The Feedback Model

feedbackFeedback is one of the most frequently used tools of successful managers. It shows team members the impacts of their behavior, either positive or corrective, so they can either change their ineffective behavior or continue doing those that are positive. 

Why don't we give feedback more often? As managers and team members, we may fear conflict, forget to thank others, or simply not know how. The Feedback Model is a four-step process for starting an effective feedback conversation. 

 

The Feedback Model

Step 1: Ask Permission to Give the Feedback

You should always ask to give feedback. It doesn't matter whether the feedback is positive or corrective. This gives the person receiving feedback the chance to mentally prepare for it. Remember, ambush feedback is not effective and it's not acceptable.

Step 2: Describe the Behavior

You should only describe the person's behavior. You can't guess at a person's attitude, intent, or motivation. Behavior is what you actually see and hear.

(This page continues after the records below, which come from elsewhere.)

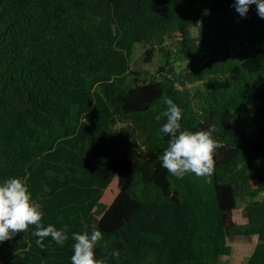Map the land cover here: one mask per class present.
<instances>
[{"label":"trees","instance_id":"trees-1","mask_svg":"<svg viewBox=\"0 0 264 264\" xmlns=\"http://www.w3.org/2000/svg\"><path fill=\"white\" fill-rule=\"evenodd\" d=\"M234 4L0 0V182L25 179L44 225L69 229L41 248L30 227L0 243V264H71L86 226L103 233L97 258L120 251L110 264H221L238 236L258 238L246 264H264V18ZM139 44L146 62L164 51L158 77L131 70ZM168 98L183 129L215 125L212 176L161 166Z\"/></svg>","mask_w":264,"mask_h":264},{"label":"clouds","instance_id":"clouds-1","mask_svg":"<svg viewBox=\"0 0 264 264\" xmlns=\"http://www.w3.org/2000/svg\"><path fill=\"white\" fill-rule=\"evenodd\" d=\"M251 5H256L258 15L264 18V0H235L233 6L241 17H246ZM164 103L167 108L162 116L166 117V123L160 131L170 139L160 156L161 166L178 179H183L186 174L212 176L216 151L223 146L213 135L215 125L207 130L183 129L182 109L171 98ZM44 215L42 205L32 198L25 179L9 178L0 182V243L34 226L31 234L37 238V246L44 248V240L49 237L57 245L64 246L69 240L68 227L57 229L52 224L45 226L42 222ZM103 238V233L95 226L90 231L86 226L83 233L73 232L71 264H110L109 258L119 257L120 251L113 250L106 257L97 258L95 250Z\"/></svg>","mask_w":264,"mask_h":264},{"label":"rangeland","instance_id":"rangeland-1","mask_svg":"<svg viewBox=\"0 0 264 264\" xmlns=\"http://www.w3.org/2000/svg\"><path fill=\"white\" fill-rule=\"evenodd\" d=\"M194 35H197L196 29L193 30ZM178 39H169L167 40V46L170 51L172 59L175 61V65L178 66L179 71H183L186 68L190 67L191 62L185 61L178 54ZM149 47L139 44L136 45L133 52L132 58V71H138L143 74V76H148V78L158 77V71L160 67L164 64L165 59L163 58L162 52L157 50L156 55L150 62H146V52ZM119 193L118 181L117 179L111 184V186L106 190L102 202L106 205H111L116 199ZM246 201H241V208H244ZM257 237H234L231 242L233 246L232 255L229 257H223L221 264H246L249 257L252 255L256 244Z\"/></svg>","mask_w":264,"mask_h":264}]
</instances>
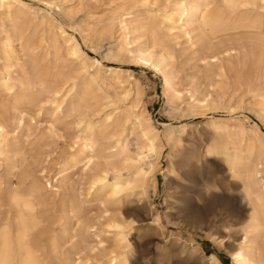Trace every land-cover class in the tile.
I'll use <instances>...</instances> for the list:
<instances>
[{"label": "rangeland", "instance_id": "1", "mask_svg": "<svg viewBox=\"0 0 264 264\" xmlns=\"http://www.w3.org/2000/svg\"><path fill=\"white\" fill-rule=\"evenodd\" d=\"M22 1L31 8L26 11L29 19L35 16L31 26L38 37H47L50 32L59 34L58 26L66 32L67 37H58L62 44L60 52L54 53L52 48L49 58L40 63L49 75L59 69L65 52L63 42L71 37L80 44L87 66L96 73L110 99L130 115L121 125L92 138L94 152L105 155L119 150L120 146L114 149L111 146L123 139L127 151L137 160L133 162L135 166L109 167L105 182L109 184L119 176L133 180L138 161L146 170L143 182L131 184L130 189L126 187L112 196L109 185L90 190L94 171L86 159L70 165L71 156L81 146L77 137H82L83 118L101 123L105 113L111 110L109 106L103 107L110 99L95 86L92 106L81 116L54 115L50 103H46L40 110L27 108L23 115L12 111L4 119L8 139L0 150V176L9 171L11 159L17 153H26L32 175L25 186L46 184L45 195L57 202L56 209L48 214L46 225L54 227L57 233L74 224L59 209L60 199L71 194L78 198L74 226L78 262L75 264H109L112 255L118 257V264L124 259L126 264H211L212 254L219 264H233L232 253L245 240L253 244L259 252L256 260L264 264V161L253 154L250 162L244 157L239 167L229 164L237 161V156L232 155L235 148L246 151L264 145V103L258 102L240 84V59L235 71L228 72L225 86L218 88L213 76L216 69L207 59V40L197 37L200 35L197 17H188L185 28L179 30L183 9L174 0ZM47 12L53 18V25ZM166 16L172 17L176 39L163 27ZM153 18L162 23L159 34L174 49L173 57L163 58L161 70L136 58L140 51L150 53L156 64L161 57L160 48L153 46L150 33L141 27ZM122 20L129 31L125 36L120 28ZM5 27L9 29L7 24ZM185 31L190 32L191 41L183 36ZM248 35L251 34L245 31H230L213 41L229 42ZM95 60H100V68ZM12 62L13 69L21 63L31 68L17 41L12 43ZM3 64L0 54V73ZM68 64V68L79 67L80 60L73 59ZM110 70L121 71L120 80ZM164 74L171 81L170 90L164 89ZM191 94L202 102L194 104ZM134 114L139 115L142 125H138ZM214 118L229 123L236 119L240 124L234 123L230 137L224 138L228 158L209 151L217 137L210 126ZM184 125L186 132L181 130ZM142 130L156 135L154 151L143 147ZM147 162L153 166L143 164ZM65 168L68 169L63 172ZM11 182L16 183V178ZM205 184L217 191L212 196L201 197L200 190ZM247 184L258 190L261 205L246 198ZM56 185L58 191H53ZM6 186L5 183L0 188V203ZM2 209L5 212L9 207L4 204Z\"/></svg>", "mask_w": 264, "mask_h": 264}, {"label": "bare ground", "instance_id": "2", "mask_svg": "<svg viewBox=\"0 0 264 264\" xmlns=\"http://www.w3.org/2000/svg\"><path fill=\"white\" fill-rule=\"evenodd\" d=\"M140 1L147 2L148 0ZM173 2L183 9L179 30L185 28L184 23L187 22L188 17H197V28L200 31V35L197 37L200 36V38L207 40L209 49L207 59L209 63H213L216 69L213 71V76L216 78L215 85L218 88L225 86L228 72L235 71L236 62L240 59V65H242V73L238 76L240 84L248 92L253 93L258 102L264 103V0H218V2L217 0H191L188 3L187 0H174ZM30 9L22 0H0V54L4 60L0 73V150L8 139V132L5 130L3 121L12 114V111H18L21 115L29 107L40 110L46 103H50L54 115L81 116L85 110L92 106L94 86L101 90L108 99L111 98L103 89L96 73L87 66L84 52L79 47L80 44L71 37L63 42L65 52L62 55L59 69L49 75L47 68L42 67L40 63L49 58L52 48L54 53L60 52L62 44H59L58 37L64 38L66 32L62 26H58L59 34L50 32L47 37H38L31 26L35 16L32 15L29 19L26 13ZM47 15L51 17L49 12ZM52 19L51 17V25L54 24ZM163 19V27L172 36V39H176L178 37L176 29L171 26L172 17L166 16ZM156 20L153 18L151 21L142 23L141 27L150 33L153 46L160 48L161 57L158 63H154L151 54L145 51H140L136 58L142 63L161 70L160 63H163V58L173 57L174 49L160 36L162 23L158 20L156 22ZM5 24L9 26V29L5 27ZM120 28L123 36L129 33L125 20L120 22ZM230 31H245L251 35L229 42L215 43L213 41ZM183 36H186L188 41L192 40L189 31H185ZM14 41L22 46L24 56L29 58L30 69L25 63L19 64L15 69L12 68L14 66L12 62V43ZM73 59L80 60V66L68 68V63H72ZM202 60L205 61V58ZM94 62L98 68L101 67L100 60ZM109 73L117 76V80H120L121 71L110 70ZM128 76L131 77V75ZM170 88L171 81L164 74V89L170 90ZM191 96L194 104L202 102L194 98V94ZM108 106L111 110L105 113L101 123H92L83 118L85 124L84 127L80 128L82 137H77L81 146L71 156L70 165L73 166L80 159H86L87 165L90 168L93 167L91 169L94 171L89 182L90 190L105 189L109 185L110 195L115 196L126 187L129 188V185L143 182L146 170L139 165L140 162L138 161L134 172L132 170L133 180H123L119 176L109 184L105 182L109 167L117 168V164L126 167L135 166L136 164L133 162L136 163L137 161L127 151V142L123 139H118L116 144L111 146L112 149L120 146L119 150L114 149L115 153L111 155L94 152L92 140L94 135L102 136L107 133L110 127H117L130 117L114 99H110L103 107ZM134 115L138 125H142L139 115ZM21 120L22 117L19 118V125H21ZM234 123L240 126L236 119H231L230 123L223 122L219 118L210 121V126L213 127L217 136L210 146V152H218L228 158L230 154L223 141L224 138L230 137ZM181 130L186 132L187 126L184 125ZM155 136L142 130L141 137L145 144L143 147L154 151L156 149ZM253 154H256L259 161H264V145L252 146L246 151L235 148L232 155L237 156V161L229 162V164L239 167L244 157L246 161L250 162ZM199 159V157L196 158L197 161ZM27 161L28 155L26 153H17L14 159H11L9 171L0 176V188L3 184H7L1 200L2 203H0V264H75L78 262V257L76 258L78 249L74 245L77 236L74 226L77 220L75 219V209L78 198L71 194L68 197H62L58 203L61 212L69 215L74 222L73 225L61 229L59 233L54 227H48L46 225L48 214L56 209L57 202L45 195V183L25 186L26 181L32 175V168ZM143 164H148L150 168L153 166L151 162ZM67 169L65 168L63 172ZM62 176L64 177V175ZM12 178H16V183L11 182ZM53 191H58L57 185ZM216 191L215 187L205 184L202 185L200 195L201 197H209ZM244 194L248 200L255 201L258 206L263 203L258 190L248 184L245 186ZM4 204L9 207L5 212L2 209ZM155 222L159 224L158 217L155 218ZM152 229L154 230L153 227ZM192 248L195 247L192 246ZM255 253L256 255L259 254L253 244L249 240H245L243 246L232 253L233 264H262L261 260H256L259 256L256 257ZM210 259L211 264L212 262L219 264L215 255L212 254ZM118 263L117 256L112 255L109 258V264ZM121 264H126V260L121 261Z\"/></svg>", "mask_w": 264, "mask_h": 264}]
</instances>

Step 3: Describe the Impact of the Behavior

Tell the person the result of his/her actions, whether it's positive or negative. The impact of the behavior should be directly tied to the behavior you just mentioned.

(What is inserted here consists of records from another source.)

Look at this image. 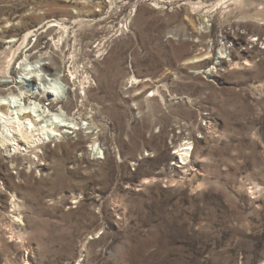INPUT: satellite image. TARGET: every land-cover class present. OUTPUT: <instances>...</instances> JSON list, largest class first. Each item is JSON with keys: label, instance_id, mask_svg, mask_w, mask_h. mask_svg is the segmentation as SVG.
Here are the masks:
<instances>
[{"label": "rangeland", "instance_id": "1", "mask_svg": "<svg viewBox=\"0 0 264 264\" xmlns=\"http://www.w3.org/2000/svg\"><path fill=\"white\" fill-rule=\"evenodd\" d=\"M81 2L95 15L76 20L68 44L61 28L33 35L10 67L30 88L21 63L40 68L58 43L78 61L84 86L61 52L67 80L45 74L53 98H74L69 110L62 102L40 117L36 99L22 106L53 148L78 140L75 126L89 135L79 142L91 160L64 144L49 154L18 189L19 216L11 194L0 195V264H264V0ZM47 3L60 17L79 10L66 0H0V18L11 27ZM11 55L0 47V69ZM11 96L0 99L19 105ZM185 147L191 163L182 167ZM16 171L0 166V192L24 183ZM41 172L53 177L38 182Z\"/></svg>", "mask_w": 264, "mask_h": 264}, {"label": "bare ground", "instance_id": "2", "mask_svg": "<svg viewBox=\"0 0 264 264\" xmlns=\"http://www.w3.org/2000/svg\"><path fill=\"white\" fill-rule=\"evenodd\" d=\"M66 1L71 2L72 4L79 5L78 8L79 10L77 14L72 15L71 18L60 17L59 15L60 12L53 9V6H51V4L49 3H47V5H49L50 8H46V10L40 16L36 15V11L34 9L33 11L31 10L29 13H26L28 17L41 19V23L39 26H32L31 21L26 18L25 14L22 15L16 14L15 16H18L19 18L16 21H14L11 27L8 26L7 22H5L0 18V26H1L0 47L4 46L12 51L11 58L8 61L9 65L6 68L4 67L0 69V95L7 96L9 93V95L13 96V94L16 93L17 95L14 94L13 97L16 98V102L19 103V105H16L14 107L12 106L14 105L13 104L14 101H10V104H7L3 101L2 98L0 99V111L3 112L1 119L2 122H0L1 123L0 124V166L3 165L4 163L12 164V168H15L17 170L15 172L16 176H14V178L22 177L25 179L24 183L22 181H18L16 184H12V183H9L8 185L5 184L3 186L5 191H1L0 195L5 193L11 194L12 196L11 212L16 213L15 215L18 216L24 210L23 207L26 205L19 200L20 196L18 194L19 192L18 189L23 188L22 184L23 185L26 184V182L32 177L31 172L33 173V170H37L38 168H40L41 165H45L42 169L48 167L47 162L50 160L49 154L51 155L55 154L58 156L60 155L61 150L63 148L62 144H64V146L67 148L74 146V148L77 149L78 151L80 148V151L83 153L84 156L83 158L89 161L91 160L88 151H85V148H83L79 142L80 139H84V140L88 139L89 135L84 136V134L81 131L77 130L78 128L77 126L75 127L73 126V127L75 128L74 130L77 132L79 139L74 140L71 137L64 136V139L61 142L56 143L55 148L51 147L45 140H43L42 135L45 134L46 130L44 128H39L41 125V122L39 121V119H41L40 117H46L49 115L46 114L45 116L46 110H44V108L45 109L49 108L50 110L57 109L58 103L61 104L62 102H64L63 108L69 110L74 100L72 96H69L70 98L65 100H62L61 98L60 99L53 98L52 96L54 95L53 92L55 90L53 91L50 88H49L50 90L45 89V87H47V83H49L48 81L49 78L46 77L45 74H53V75L59 74L58 77L60 76L64 80H67V75L60 74L59 70L57 69L58 67H61V65H59V61H58L59 57L57 55V52H61L62 56L65 57L64 63H66L65 65H67V67L69 68V72L73 78L74 85H77L78 82H80V84L84 86V84L89 82V77L85 76L83 79H81L82 74L79 73L80 71L77 67L78 61H76V59L71 60V58L67 59L65 56L66 51L58 43L54 48L55 49L54 52L50 54L48 53V51L44 52L42 58L50 59V62L42 63L40 65V68L38 67L30 68V69L28 67L24 68L26 64L21 63L20 70L26 72L27 77L24 78L29 80L28 82L29 84H32V87L30 88H27V86L25 85L27 83L22 82L20 79L17 80V78L15 77L21 71L20 72L15 71L14 67H10V62L13 59L14 62H17L21 56V53L25 51V48L27 46L24 44L28 41L29 37H32L33 35L42 37L43 34L46 32V30L61 28L62 30H64V36H65L64 43L68 44V42L71 39L70 33L68 34V32L69 31L74 32V28L77 23L76 20L78 19L83 20L87 17H92L93 15H95V10L93 9L91 3L81 2L82 0L81 1L66 0ZM71 6H66L63 9H69V8L71 9ZM23 31H24V35L21 34V32ZM60 39H62V37H60ZM255 39L256 38L252 39V41ZM20 47H22V49H20ZM26 51H28V48ZM28 57L29 59H31V56ZM220 57L224 58L225 56H220ZM70 62L71 63L73 62V66L72 64L71 66H69ZM2 77H11L12 81H10L9 79L5 80ZM35 86H39L38 91H33V87ZM83 89L85 90V95H88L86 91V87H83ZM71 92L72 90L70 91L71 95H74L76 93L74 92L72 94ZM7 98L9 97H6V100ZM31 99H36L43 106V109H39L40 117L38 116V118L34 117L31 114V111L28 110V107L24 108L22 106L25 103L27 104V102L31 103L30 101ZM84 104L85 103H83V105ZM70 114L72 119H74L73 122H77L76 124H79V119L83 118V116L80 115L81 114L80 110H77L76 112ZM89 120L90 122L96 124V126H99L97 124L94 115L90 117ZM97 134L98 132L96 133L95 136L96 139H100L101 136H104L102 134H98V135ZM188 138L189 139L186 143H181L179 146L182 147L191 144L192 142V141L190 142L191 136H188ZM182 150L183 152H181V158L183 162L186 163L182 167H187V165L191 163L190 159L188 158L190 153L189 148L185 147ZM50 163L51 162H49V164ZM22 165H26L28 169L23 170ZM45 173L46 172H41L36 174L37 177H39L40 174V180H38V182L45 181L44 178L50 179L53 177V175L49 174L48 172H47L48 174ZM10 175H11L10 177H12L13 179V175L12 174ZM21 236H23V234H21Z\"/></svg>", "mask_w": 264, "mask_h": 264}]
</instances>
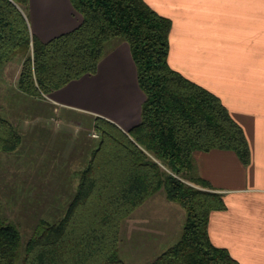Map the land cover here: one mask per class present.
Masks as SVG:
<instances>
[{
	"label": "trees",
	"instance_id": "obj_1",
	"mask_svg": "<svg viewBox=\"0 0 264 264\" xmlns=\"http://www.w3.org/2000/svg\"><path fill=\"white\" fill-rule=\"evenodd\" d=\"M81 15L73 29L42 41L29 29L28 0H0V69L21 61L15 87L41 99L94 74L111 39L125 41L144 94L139 122L126 132L95 116L99 134L63 213L40 219L20 250L16 225L0 217V264H125L119 256L122 221L162 190L185 220L179 239L147 264H238L212 244L209 215L224 207L193 168L194 151H234L244 164L242 128L219 98L173 70L167 61L170 20L144 0H69ZM22 142L0 116V153Z\"/></svg>",
	"mask_w": 264,
	"mask_h": 264
},
{
	"label": "crops",
	"instance_id": "obj_2",
	"mask_svg": "<svg viewBox=\"0 0 264 264\" xmlns=\"http://www.w3.org/2000/svg\"><path fill=\"white\" fill-rule=\"evenodd\" d=\"M144 1L170 20L169 66L216 95L248 143L246 164L231 150L192 154L195 173L224 203L209 215V239L238 264H264V0ZM27 19L31 33L46 41L73 29L82 18L69 0H28ZM143 100L129 46L120 39L108 41L96 73L40 99L53 113L99 116L125 132L139 122ZM150 199L139 206L140 245L155 252L148 262L173 245L185 220L184 209L183 215L166 204L168 211L162 214ZM177 214L169 227L168 220ZM154 219L166 229L161 231L157 221L153 225Z\"/></svg>",
	"mask_w": 264,
	"mask_h": 264
},
{
	"label": "rangeland",
	"instance_id": "obj_3",
	"mask_svg": "<svg viewBox=\"0 0 264 264\" xmlns=\"http://www.w3.org/2000/svg\"><path fill=\"white\" fill-rule=\"evenodd\" d=\"M20 67L21 61L15 58L0 69V116L10 121L22 138L15 151L0 153V217L16 225L23 250L40 219L52 221L63 213L76 185L77 172L86 165L99 134L91 115L65 110L53 113L40 99L19 92L15 83ZM150 198V206L162 214L168 211L164 206L170 204L184 215L182 206L168 201L162 190ZM140 213L137 207L121 223L119 256L125 264H146L155 253L153 248L140 245ZM177 220L178 214L168 220V226ZM162 224L161 231L166 229ZM180 234L181 228L171 243Z\"/></svg>",
	"mask_w": 264,
	"mask_h": 264
}]
</instances>
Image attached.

Step 4: Discuss Future Behavior

When you're giving positive feedback, you could tell the person thanks and to keep up the good work. When it's corrective feedback, you can encourage them to create a solution to the behavior.

 

Problem Behavior vs. Owning the Problem

There is a difference between having problem behavior and owning the problem. We may think someone has a problem yet he/she does not think that. The person with the bad behavior isn't always the person with the problem. He/she may not see the bad behavior as a problem. So, who really has the problem?

It is the person who doesn't like the effects of the bad behavior. The first step to correcting this situation is to separate the behavior from the problem. Then, determine who has the behavior and who has the problem. 

Here are some steps you can take to see that the problem behavior gets solved:

  1. Help the person with the problem behavior understand the negative impact of his/her behavior.
  2. Encourage the person to change the behavior. 

The person may find it easier to continue the problem behavior than to make necessary changes. However, most people will correct the behavior once they realize the impact it has on others and his/her own personal objectives, income, and awards. 

Example of Positive Feedback

Manager: "Steve, may I share something with you? Thank you. I noticed you were patient with that customer today and listened to their concerns. Here's what I saw as a result: He was confident about his purchase and gave you a great review. He also gave the dealership a high customer satisfaction rating, with a special thanks to you. You did a great job. Keep up the good work!"

Example of Corrective Feedback

"Can I give you some feedback Shawn? Thanks. I noticed you arrived late four times this week. When you do that, here's what happens: It creates extra work for your team who have to cover for you. Plus, it gives the impression that you're getting special treatment and that creates hard feelings. We can't have that, so what can we do differently so that it doesn't happen again?"

The 9-to-1 Rule

Give positive feedback 9 times more often than corrective feedback. Thinking positive thoughts about a team member is not enough. The person needs to hear your positive feedback. 

  1. Positive   6. Positive
  2. Positive   7. Positive
  3. Positive   8. Positive
  4. Positive   9. Positive
  5. Positive   10. Corrective

 

Most managers hold their breath. Effective managers breathe.